Working through the entries below, find how many lines include "risk", then write only that number.

• _Version comparison data_:

[Start of Attachment]

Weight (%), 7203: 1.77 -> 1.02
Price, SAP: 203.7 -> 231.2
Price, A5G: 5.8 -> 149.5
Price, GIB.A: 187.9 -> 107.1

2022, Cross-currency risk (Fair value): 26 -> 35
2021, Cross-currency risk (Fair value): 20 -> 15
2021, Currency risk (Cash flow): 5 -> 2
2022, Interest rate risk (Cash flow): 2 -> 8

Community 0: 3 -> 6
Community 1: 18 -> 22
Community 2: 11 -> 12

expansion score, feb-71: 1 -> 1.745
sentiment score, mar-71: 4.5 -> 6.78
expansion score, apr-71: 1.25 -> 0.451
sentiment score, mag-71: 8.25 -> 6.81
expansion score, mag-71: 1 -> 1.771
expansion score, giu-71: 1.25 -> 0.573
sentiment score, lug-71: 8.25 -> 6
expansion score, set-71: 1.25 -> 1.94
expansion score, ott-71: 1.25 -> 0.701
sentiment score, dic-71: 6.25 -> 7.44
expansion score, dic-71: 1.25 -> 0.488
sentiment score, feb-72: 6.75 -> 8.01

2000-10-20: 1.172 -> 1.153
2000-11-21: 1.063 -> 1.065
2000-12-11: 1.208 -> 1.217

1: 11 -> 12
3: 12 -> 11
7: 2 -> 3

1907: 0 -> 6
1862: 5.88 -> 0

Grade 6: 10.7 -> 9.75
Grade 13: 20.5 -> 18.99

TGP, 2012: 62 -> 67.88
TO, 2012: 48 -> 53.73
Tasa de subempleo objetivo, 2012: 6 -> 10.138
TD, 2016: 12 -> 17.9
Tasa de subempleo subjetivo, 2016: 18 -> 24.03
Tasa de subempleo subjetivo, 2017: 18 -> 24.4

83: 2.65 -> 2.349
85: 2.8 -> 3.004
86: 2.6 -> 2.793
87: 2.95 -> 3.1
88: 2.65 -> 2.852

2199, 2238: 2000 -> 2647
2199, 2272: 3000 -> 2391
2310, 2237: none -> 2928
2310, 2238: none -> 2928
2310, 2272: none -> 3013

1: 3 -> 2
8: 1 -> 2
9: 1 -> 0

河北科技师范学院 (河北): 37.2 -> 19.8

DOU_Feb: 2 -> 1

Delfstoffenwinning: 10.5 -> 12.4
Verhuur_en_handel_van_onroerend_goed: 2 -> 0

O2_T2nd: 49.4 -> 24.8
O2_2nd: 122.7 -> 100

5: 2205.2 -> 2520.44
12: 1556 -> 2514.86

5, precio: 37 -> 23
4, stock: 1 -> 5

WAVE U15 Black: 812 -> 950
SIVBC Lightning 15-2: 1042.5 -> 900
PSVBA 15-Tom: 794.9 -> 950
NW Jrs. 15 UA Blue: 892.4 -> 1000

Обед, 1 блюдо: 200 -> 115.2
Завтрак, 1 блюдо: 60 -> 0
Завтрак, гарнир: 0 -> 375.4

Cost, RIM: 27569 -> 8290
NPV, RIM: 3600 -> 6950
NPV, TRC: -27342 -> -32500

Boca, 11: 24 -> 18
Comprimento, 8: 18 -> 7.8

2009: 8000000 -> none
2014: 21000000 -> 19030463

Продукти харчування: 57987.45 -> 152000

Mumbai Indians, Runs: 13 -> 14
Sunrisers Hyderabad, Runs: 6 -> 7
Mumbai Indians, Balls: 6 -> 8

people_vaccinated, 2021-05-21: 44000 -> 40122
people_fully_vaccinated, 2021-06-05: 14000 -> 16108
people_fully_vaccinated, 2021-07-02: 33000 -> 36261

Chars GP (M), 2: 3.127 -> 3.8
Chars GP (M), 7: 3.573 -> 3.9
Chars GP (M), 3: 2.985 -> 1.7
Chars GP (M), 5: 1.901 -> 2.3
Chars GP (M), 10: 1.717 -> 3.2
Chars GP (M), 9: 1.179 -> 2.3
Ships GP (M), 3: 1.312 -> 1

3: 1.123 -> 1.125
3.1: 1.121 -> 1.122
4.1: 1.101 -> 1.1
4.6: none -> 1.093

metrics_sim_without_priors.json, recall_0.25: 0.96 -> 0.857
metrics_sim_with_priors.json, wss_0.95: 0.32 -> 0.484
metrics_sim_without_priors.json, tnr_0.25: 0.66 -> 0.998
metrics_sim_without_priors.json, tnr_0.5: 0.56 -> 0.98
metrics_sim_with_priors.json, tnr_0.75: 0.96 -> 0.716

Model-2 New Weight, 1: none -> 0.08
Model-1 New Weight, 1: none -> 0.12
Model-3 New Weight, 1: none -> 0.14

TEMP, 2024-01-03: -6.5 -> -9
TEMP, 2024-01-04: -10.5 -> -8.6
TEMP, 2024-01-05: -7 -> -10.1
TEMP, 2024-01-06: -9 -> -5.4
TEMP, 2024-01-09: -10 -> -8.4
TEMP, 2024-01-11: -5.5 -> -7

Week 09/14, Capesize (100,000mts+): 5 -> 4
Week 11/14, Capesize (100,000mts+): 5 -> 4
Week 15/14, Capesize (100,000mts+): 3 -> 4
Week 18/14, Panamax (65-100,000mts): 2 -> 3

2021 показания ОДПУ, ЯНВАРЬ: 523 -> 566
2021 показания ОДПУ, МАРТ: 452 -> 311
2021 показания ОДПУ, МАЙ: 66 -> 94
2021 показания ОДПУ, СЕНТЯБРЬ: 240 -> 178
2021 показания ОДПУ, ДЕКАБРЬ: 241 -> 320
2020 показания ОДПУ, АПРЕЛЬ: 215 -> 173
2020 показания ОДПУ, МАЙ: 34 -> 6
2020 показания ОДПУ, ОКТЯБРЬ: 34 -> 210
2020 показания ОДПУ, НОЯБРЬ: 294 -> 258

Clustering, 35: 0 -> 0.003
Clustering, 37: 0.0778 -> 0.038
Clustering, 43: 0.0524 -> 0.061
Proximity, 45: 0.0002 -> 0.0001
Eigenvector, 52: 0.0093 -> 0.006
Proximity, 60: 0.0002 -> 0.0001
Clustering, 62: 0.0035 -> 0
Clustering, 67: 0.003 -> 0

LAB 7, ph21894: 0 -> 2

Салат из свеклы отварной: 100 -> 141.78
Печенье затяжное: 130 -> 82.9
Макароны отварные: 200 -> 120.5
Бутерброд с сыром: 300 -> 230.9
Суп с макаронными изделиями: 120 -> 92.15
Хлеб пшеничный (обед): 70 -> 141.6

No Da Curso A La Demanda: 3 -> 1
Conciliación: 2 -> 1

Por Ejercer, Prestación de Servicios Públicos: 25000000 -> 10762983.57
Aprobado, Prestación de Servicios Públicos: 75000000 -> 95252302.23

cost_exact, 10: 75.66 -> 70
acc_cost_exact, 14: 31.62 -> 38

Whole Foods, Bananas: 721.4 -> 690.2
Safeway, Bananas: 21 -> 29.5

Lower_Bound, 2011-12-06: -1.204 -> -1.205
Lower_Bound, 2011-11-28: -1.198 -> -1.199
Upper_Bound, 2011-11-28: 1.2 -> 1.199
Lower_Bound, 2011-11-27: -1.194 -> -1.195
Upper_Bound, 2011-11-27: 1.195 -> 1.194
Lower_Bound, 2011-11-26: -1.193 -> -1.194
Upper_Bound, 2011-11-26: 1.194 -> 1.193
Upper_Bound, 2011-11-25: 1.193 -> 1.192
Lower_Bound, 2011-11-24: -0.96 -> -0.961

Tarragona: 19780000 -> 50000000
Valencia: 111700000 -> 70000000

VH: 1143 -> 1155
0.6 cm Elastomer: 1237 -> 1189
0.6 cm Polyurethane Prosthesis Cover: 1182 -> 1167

[End of Attachment]

• _Task response_: 4